(Bounding box prediction data)
[Start of section]
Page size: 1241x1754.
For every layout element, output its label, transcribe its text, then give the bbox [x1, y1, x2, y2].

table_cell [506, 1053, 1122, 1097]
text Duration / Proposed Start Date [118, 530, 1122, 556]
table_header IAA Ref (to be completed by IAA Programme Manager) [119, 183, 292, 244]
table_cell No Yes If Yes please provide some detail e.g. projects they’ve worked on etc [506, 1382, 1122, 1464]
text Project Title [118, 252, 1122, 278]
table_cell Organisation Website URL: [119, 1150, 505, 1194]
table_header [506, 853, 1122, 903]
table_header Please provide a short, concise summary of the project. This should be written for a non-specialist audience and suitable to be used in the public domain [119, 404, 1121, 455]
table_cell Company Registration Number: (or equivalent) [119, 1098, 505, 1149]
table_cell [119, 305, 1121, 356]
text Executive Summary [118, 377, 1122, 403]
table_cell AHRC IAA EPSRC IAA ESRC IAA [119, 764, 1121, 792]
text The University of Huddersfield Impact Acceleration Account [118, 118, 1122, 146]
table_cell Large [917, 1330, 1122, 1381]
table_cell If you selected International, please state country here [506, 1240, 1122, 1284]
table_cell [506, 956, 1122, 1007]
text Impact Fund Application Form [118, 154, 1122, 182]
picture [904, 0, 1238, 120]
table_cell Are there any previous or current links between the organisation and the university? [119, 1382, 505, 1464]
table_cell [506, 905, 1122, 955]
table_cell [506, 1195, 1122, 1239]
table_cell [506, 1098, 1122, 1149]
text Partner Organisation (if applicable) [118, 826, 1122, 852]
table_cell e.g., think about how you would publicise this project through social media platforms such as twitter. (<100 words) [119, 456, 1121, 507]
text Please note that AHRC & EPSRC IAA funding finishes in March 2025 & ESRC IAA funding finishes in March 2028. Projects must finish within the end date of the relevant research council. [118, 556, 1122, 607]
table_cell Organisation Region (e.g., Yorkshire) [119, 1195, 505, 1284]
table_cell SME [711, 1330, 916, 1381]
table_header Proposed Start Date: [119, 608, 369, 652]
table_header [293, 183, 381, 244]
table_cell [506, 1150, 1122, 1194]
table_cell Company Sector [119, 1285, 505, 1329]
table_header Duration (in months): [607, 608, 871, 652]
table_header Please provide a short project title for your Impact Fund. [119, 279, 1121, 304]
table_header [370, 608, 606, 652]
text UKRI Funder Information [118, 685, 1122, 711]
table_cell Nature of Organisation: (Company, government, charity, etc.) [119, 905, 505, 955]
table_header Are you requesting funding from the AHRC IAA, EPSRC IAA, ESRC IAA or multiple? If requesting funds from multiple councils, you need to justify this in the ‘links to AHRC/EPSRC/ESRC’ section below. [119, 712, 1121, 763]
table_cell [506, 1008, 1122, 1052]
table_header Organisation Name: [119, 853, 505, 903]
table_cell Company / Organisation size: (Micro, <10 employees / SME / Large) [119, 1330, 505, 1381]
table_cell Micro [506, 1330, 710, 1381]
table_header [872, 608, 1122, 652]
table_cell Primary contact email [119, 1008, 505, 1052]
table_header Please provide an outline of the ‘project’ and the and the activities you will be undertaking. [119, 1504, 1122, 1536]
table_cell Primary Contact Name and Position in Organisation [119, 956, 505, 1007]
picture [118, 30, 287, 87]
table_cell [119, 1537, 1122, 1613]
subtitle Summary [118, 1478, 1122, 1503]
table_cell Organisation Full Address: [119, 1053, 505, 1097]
[End of section]
## TASK DIRECTIONS
What is needed is an exact copy of the lines from the one containing "table_cell [119, 1537, 1122, 1613]" through the last line of the records, and nothing else.

## TASK RESPONSE
table_cell [119, 1537, 1122, 1613]
subtitle Summary [118, 1478, 1122, 1503]
table_cell Organisation Full Address: [119, 1053, 505, 1097]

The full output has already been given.